Input and output may not fit into a $32$-bit integer type.

\(a^3+a^2b+ab^2+b^3=(a+b)^3-2ab(a+b)\)

我们不妨枚举 \(a+b\) 为多少，\((a+b)^3\) 是 \(\theta(n^{\frac{1}{3}})\) 级别的。可以直接枚举。

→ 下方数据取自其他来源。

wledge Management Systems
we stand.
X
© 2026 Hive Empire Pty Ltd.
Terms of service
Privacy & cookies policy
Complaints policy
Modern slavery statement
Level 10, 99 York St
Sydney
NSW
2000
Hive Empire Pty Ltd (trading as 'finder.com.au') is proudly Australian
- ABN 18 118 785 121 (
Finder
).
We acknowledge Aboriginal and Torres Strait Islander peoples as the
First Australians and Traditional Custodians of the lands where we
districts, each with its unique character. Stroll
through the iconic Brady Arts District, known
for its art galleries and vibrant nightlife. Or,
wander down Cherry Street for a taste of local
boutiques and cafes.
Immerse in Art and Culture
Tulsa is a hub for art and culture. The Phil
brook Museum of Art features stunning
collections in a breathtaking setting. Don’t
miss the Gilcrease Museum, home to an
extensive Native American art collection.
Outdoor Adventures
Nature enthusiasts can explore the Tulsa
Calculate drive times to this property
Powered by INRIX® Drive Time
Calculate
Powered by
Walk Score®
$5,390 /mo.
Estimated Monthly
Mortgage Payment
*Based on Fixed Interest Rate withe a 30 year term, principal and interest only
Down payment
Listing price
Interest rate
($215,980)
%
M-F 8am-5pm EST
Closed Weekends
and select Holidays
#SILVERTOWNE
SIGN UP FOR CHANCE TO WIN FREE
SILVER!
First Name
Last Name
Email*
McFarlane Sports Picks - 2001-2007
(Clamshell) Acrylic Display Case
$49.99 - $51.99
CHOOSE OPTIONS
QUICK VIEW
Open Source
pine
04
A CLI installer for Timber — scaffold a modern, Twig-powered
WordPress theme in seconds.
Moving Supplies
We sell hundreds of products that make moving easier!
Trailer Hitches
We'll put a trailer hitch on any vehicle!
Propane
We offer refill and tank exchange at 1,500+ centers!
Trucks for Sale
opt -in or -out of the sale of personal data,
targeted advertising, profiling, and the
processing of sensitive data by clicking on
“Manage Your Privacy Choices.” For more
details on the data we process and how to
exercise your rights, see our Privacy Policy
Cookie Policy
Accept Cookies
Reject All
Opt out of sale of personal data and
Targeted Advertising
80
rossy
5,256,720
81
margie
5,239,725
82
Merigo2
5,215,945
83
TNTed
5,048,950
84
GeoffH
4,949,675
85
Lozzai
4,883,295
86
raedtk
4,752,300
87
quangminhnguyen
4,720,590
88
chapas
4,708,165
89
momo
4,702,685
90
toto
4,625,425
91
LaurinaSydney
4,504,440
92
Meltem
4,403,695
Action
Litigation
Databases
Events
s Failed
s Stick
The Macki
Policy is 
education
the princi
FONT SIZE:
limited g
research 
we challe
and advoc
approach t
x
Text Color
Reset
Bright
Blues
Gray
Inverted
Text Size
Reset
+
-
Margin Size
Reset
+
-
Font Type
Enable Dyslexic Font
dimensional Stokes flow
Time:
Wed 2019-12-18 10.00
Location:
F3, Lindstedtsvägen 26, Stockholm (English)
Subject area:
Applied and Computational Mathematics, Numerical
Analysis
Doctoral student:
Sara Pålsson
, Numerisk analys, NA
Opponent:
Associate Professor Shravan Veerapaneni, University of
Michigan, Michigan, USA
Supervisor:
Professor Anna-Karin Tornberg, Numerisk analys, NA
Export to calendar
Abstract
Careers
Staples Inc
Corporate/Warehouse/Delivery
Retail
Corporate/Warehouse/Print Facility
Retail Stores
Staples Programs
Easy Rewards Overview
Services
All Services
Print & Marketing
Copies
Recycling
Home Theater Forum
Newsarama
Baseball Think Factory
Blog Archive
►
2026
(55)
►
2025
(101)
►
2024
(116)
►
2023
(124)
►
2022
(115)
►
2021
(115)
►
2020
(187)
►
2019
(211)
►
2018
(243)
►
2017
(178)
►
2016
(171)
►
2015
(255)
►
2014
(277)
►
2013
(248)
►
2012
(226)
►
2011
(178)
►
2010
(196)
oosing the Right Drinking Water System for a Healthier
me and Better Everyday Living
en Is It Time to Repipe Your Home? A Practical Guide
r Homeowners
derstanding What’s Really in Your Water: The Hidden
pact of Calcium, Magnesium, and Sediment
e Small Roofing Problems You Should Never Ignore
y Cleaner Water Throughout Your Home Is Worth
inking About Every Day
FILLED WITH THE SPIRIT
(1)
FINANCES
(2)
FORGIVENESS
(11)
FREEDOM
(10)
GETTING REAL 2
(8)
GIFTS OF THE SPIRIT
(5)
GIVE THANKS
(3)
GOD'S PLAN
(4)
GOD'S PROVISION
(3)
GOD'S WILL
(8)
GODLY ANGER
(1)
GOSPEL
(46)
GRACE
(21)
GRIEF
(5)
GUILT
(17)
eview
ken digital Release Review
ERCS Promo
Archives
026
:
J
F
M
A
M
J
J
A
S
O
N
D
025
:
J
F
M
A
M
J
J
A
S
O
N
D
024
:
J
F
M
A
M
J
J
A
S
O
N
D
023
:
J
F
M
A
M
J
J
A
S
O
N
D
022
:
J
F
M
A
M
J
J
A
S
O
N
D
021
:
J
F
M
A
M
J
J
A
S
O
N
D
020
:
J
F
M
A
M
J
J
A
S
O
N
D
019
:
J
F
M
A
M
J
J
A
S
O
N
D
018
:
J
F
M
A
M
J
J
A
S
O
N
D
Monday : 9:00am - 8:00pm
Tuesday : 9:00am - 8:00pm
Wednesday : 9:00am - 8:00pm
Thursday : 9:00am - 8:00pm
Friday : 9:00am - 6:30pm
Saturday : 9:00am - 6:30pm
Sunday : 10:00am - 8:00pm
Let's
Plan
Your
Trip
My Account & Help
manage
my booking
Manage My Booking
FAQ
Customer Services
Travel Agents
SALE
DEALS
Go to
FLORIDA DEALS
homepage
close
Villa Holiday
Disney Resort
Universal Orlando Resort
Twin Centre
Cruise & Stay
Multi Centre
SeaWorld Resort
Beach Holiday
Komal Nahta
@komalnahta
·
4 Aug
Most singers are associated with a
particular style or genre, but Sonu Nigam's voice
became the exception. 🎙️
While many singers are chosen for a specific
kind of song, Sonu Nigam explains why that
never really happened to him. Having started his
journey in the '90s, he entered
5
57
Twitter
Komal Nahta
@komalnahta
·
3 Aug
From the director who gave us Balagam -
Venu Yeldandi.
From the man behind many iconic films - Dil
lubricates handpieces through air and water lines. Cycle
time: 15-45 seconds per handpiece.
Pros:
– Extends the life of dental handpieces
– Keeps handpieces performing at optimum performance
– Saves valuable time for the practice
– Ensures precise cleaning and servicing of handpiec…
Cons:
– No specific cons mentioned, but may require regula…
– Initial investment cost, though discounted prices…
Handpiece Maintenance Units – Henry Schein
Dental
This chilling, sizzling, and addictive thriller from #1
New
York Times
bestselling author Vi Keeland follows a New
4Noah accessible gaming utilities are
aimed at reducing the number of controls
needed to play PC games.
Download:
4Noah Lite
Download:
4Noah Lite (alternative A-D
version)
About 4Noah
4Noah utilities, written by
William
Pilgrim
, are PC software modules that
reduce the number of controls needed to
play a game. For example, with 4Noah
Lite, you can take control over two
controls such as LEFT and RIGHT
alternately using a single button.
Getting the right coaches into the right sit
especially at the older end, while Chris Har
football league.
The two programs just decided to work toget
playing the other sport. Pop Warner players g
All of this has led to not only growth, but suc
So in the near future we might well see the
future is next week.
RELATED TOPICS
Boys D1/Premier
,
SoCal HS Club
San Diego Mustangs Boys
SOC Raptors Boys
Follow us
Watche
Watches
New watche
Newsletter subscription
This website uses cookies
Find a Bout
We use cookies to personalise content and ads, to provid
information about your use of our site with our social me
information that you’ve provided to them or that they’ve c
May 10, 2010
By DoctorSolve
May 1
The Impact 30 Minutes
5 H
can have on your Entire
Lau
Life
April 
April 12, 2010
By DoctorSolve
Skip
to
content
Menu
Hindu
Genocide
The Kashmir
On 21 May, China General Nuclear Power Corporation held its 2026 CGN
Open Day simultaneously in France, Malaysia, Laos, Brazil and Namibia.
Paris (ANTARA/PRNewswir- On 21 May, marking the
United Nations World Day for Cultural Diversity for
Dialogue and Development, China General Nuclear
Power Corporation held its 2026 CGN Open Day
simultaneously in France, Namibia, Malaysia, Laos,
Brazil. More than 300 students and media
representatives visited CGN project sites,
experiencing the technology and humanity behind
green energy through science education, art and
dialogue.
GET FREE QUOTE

我们现在知道了 (a+b)，那么我们需要找到是否有 一组 \((a,b)\) 满足上面那个等式。因为和已经确定了，那么剩下的是一个二次函数，具有单调性。我们可以二分 \(a\)，求出 \(b\)，找到最接近的那个解就行了。

#include<bits/stdc++.h>
using namespace std;
typedef long long LL;
LL n,ans=2e18,l,r,md;
int main()
{
	scanf("%lld",&n);
	for(LL i=0;i<=2000005;i++)
	{
		if(i*i*i<n)
			continue;
		l=0,r=i/2;
		while(l<=r)
		{
			md=l+r>>1;
			if(i*i*i-2*md*(i-md)*i>=n)
				l=md+1;
			else
				r=md-1;
		}
		if(i*i*i-2*r*(i-r)*i>=n)
			ans=min(ans,i*i*i-2*r*(i-r)*i);
	}
	printf("%lld",ans);
}